Task:
Given these entries, repeat exactly the lines starting with the one that has "offre ai turisti." and going on through the one that has "Cadastre-se em nossa Newsletter", both included, but none of the pictures.

Supplied material:

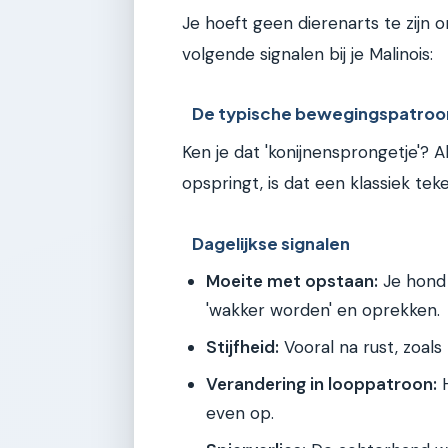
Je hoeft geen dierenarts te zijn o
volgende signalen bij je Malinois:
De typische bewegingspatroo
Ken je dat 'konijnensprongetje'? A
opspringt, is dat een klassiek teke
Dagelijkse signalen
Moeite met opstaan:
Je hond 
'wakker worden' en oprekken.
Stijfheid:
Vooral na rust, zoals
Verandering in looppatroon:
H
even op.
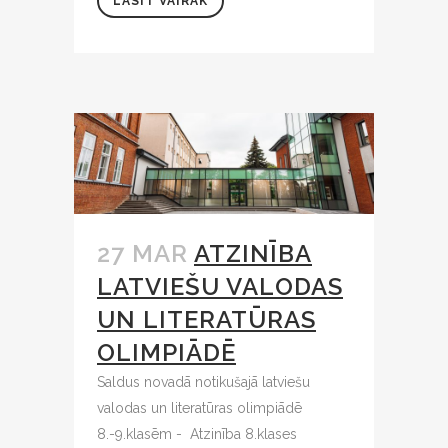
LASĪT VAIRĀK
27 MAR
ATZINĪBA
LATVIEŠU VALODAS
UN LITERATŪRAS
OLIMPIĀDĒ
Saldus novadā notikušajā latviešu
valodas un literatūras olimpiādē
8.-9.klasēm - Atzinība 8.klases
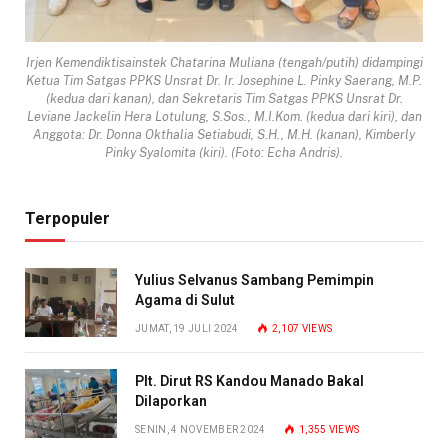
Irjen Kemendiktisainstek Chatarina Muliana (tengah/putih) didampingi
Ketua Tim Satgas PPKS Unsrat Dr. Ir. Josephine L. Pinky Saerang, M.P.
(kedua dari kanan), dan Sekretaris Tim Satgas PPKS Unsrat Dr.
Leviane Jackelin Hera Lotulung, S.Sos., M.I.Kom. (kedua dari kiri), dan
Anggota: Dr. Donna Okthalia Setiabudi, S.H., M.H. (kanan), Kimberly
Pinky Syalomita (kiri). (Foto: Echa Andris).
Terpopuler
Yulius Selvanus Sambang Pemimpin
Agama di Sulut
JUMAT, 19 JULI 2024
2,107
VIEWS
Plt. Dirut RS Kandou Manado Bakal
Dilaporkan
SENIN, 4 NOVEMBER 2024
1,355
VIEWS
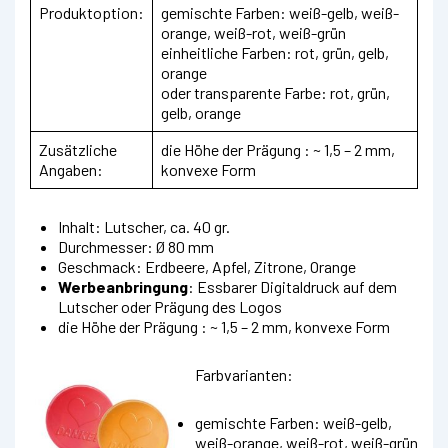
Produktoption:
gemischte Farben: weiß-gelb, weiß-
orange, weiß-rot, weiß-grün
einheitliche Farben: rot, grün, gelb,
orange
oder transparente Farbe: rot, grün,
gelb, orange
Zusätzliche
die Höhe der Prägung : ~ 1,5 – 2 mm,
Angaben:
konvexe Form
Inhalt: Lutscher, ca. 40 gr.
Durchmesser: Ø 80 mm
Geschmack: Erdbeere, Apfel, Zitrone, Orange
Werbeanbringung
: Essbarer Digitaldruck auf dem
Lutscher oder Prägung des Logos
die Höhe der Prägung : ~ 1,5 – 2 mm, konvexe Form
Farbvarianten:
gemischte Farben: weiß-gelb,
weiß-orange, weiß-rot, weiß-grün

* * *

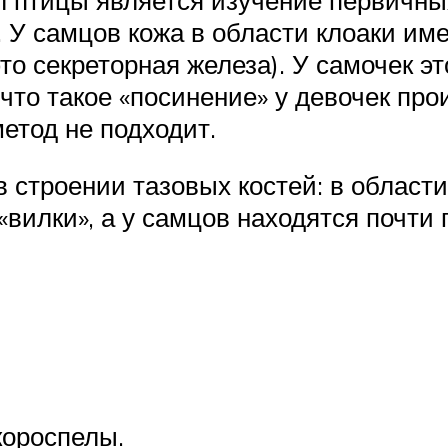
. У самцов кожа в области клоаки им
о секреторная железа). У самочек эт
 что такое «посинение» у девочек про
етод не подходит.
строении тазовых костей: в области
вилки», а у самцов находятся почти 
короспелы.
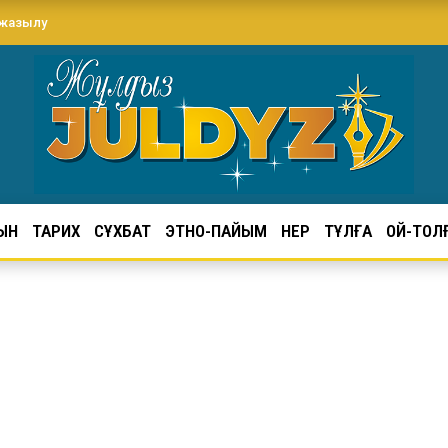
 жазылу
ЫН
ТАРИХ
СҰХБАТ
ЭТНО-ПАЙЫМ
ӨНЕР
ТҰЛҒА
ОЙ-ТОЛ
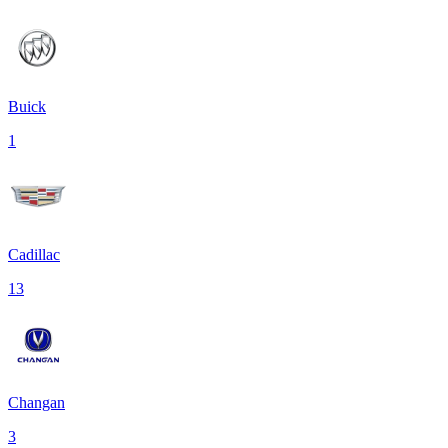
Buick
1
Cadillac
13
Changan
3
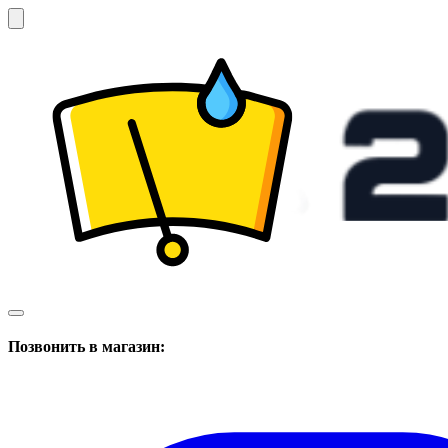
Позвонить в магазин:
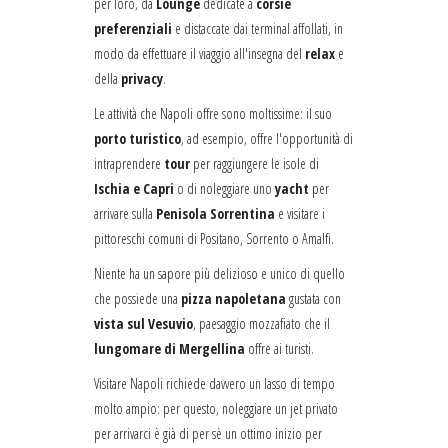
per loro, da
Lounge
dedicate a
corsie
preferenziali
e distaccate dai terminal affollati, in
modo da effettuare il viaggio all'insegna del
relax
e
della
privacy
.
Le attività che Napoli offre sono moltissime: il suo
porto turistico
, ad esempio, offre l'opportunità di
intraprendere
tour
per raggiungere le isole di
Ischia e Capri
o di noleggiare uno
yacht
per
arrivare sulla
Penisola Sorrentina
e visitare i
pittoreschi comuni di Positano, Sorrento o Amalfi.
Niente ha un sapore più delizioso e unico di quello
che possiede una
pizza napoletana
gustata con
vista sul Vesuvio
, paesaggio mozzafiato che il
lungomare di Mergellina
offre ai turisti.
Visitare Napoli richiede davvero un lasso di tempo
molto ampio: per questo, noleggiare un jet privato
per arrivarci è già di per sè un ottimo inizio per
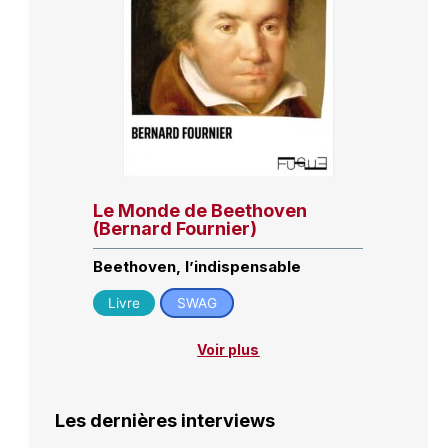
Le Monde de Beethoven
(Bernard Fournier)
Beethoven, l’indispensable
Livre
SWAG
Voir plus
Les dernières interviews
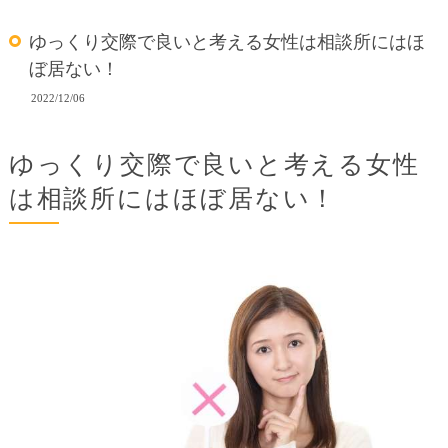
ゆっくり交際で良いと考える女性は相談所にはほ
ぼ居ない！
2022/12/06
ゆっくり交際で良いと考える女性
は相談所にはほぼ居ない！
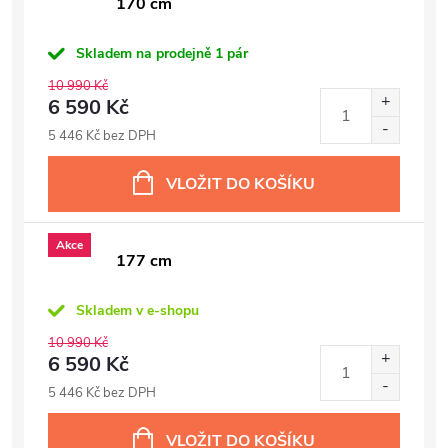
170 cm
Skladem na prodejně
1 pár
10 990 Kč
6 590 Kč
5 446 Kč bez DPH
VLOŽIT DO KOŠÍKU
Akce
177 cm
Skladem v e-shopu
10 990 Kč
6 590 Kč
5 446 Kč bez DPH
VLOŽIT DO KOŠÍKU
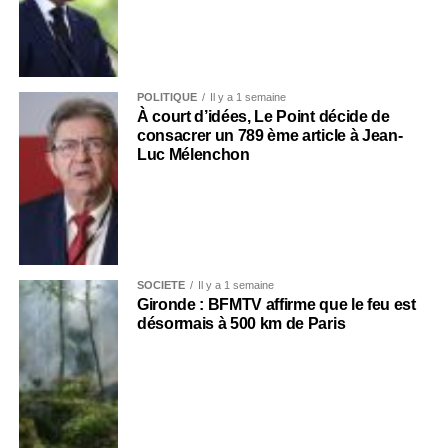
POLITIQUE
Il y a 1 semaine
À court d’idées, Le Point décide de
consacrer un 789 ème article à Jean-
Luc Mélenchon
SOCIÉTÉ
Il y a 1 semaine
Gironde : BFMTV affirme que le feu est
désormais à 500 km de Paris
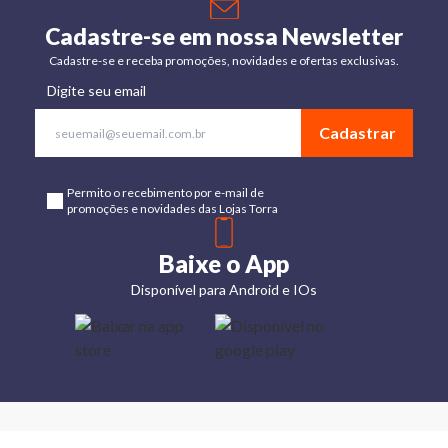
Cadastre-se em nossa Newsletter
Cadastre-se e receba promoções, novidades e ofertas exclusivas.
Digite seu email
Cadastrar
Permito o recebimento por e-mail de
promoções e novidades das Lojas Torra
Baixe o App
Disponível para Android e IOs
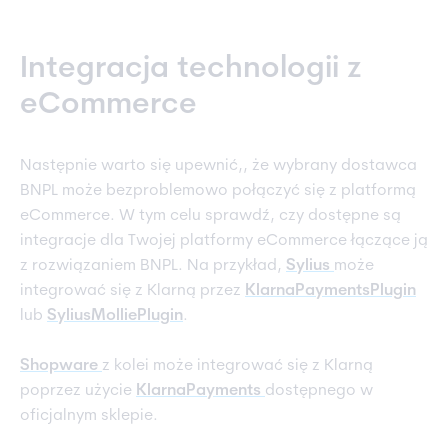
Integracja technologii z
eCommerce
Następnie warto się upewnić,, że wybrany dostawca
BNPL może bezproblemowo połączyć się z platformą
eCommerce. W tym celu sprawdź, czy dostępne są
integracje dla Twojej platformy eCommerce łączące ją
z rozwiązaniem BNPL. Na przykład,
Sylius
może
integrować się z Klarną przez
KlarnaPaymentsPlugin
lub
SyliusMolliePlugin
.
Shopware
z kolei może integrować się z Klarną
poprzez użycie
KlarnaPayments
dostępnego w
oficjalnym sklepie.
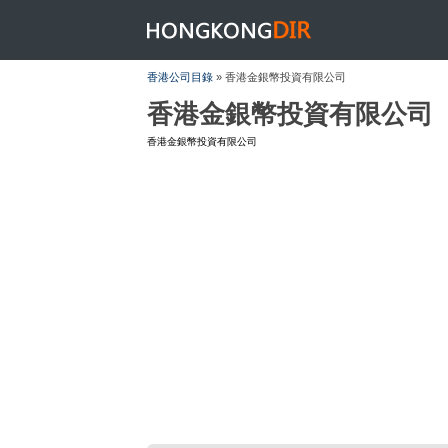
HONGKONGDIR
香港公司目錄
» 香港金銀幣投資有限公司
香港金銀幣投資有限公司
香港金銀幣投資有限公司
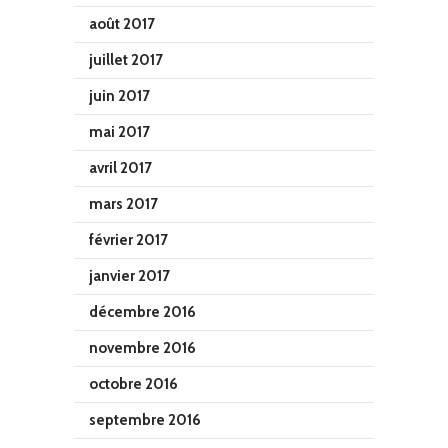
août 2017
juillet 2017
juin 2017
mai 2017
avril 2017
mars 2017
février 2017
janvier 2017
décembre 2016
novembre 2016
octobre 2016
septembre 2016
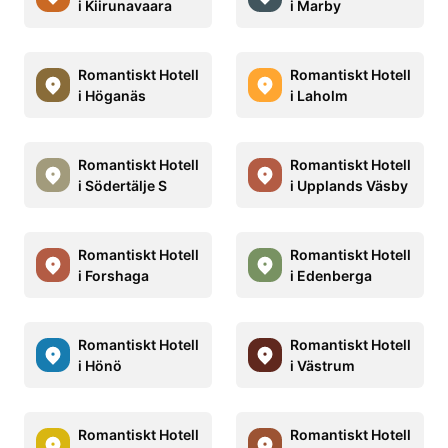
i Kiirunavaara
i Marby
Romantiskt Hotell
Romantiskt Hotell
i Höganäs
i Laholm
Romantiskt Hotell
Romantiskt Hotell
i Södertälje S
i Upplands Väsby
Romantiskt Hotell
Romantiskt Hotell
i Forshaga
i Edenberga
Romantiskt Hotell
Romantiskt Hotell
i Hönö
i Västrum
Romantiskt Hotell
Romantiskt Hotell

==

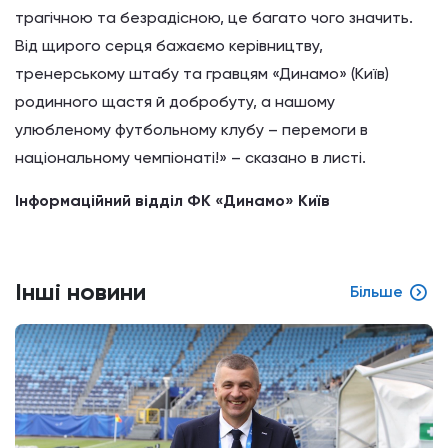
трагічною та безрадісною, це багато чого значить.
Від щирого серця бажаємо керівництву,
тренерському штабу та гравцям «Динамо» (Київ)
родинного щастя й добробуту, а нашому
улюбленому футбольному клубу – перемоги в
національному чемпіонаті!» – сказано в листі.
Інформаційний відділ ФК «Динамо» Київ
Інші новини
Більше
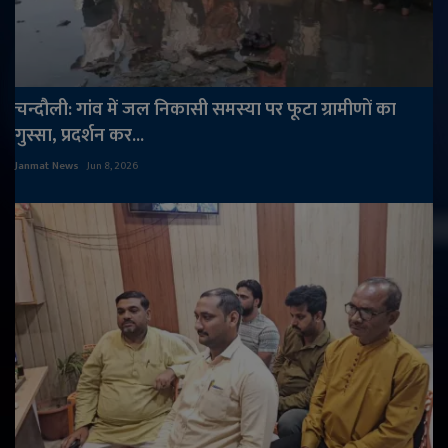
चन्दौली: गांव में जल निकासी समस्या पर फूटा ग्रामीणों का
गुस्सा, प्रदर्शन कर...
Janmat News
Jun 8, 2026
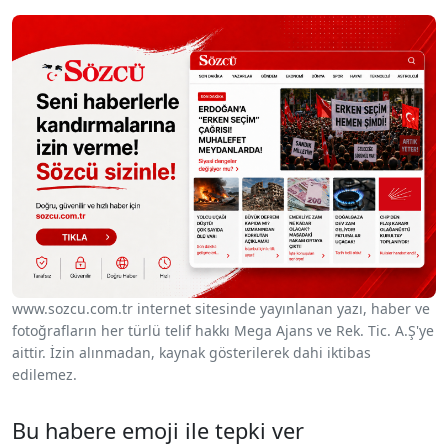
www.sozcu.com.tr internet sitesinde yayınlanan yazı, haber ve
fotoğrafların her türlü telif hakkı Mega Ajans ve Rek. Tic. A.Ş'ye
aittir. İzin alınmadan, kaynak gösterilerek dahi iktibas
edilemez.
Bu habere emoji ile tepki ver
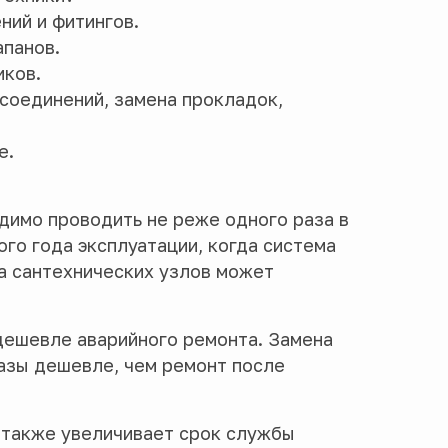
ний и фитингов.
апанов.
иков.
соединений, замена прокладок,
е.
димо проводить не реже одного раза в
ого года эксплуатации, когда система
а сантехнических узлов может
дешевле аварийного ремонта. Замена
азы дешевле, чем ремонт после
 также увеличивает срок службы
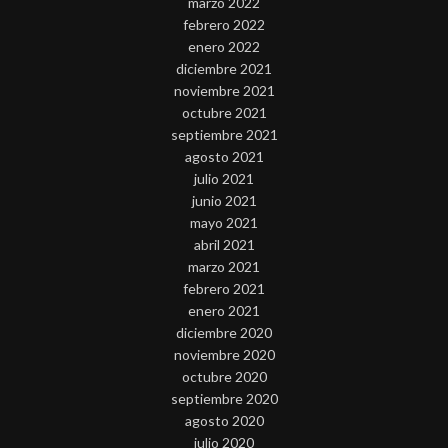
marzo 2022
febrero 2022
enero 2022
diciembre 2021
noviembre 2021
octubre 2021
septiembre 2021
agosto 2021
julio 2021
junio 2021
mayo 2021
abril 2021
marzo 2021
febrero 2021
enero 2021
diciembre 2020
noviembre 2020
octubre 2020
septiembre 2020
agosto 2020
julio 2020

Task result:
offre ai turisti.
Visitare Napoli richiede davvero un lasso di tempo
molto ampio: per questo, noleggiare un jet privato
per arrivarci è già di per sè un ottimo inizio per
Le Monde de Beethoven
(Bernard Fournier)
Beethoven, l’indispensable
Livre
SWAG
Voir plus
Les dernières interviews
ゆっくり交際で良いと考える女性は相談所にはほ
ぼ居ない！
2022/12/06
ゆっくり交際で良いと考える女性
は相談所にはほぼ居ない！
170 cm
Skladem na prodejně
1 pár
10 990 Kč
6 590 Kč
5 446 Kč bez DPH
VLOŽIT DO KOŠÍKU
Akce
177 cm
Skladem v e-shopu
10 990 Kč
6 590 Kč
5 446 Kč bez DPH
VLOŽIT DO KOŠÍKU
POLITIQUE
Il y a 1 semaine
À court d’idées, Le Point décide de
consacrer un 789 ème article à Jean-
Luc Mélenchon
SOCIÉTÉ
Il y a 1 semaine
Gironde : BFMTV affirme que le feu est
désormais à 500 km de Paris
Cadastre-se em nossa Newsletter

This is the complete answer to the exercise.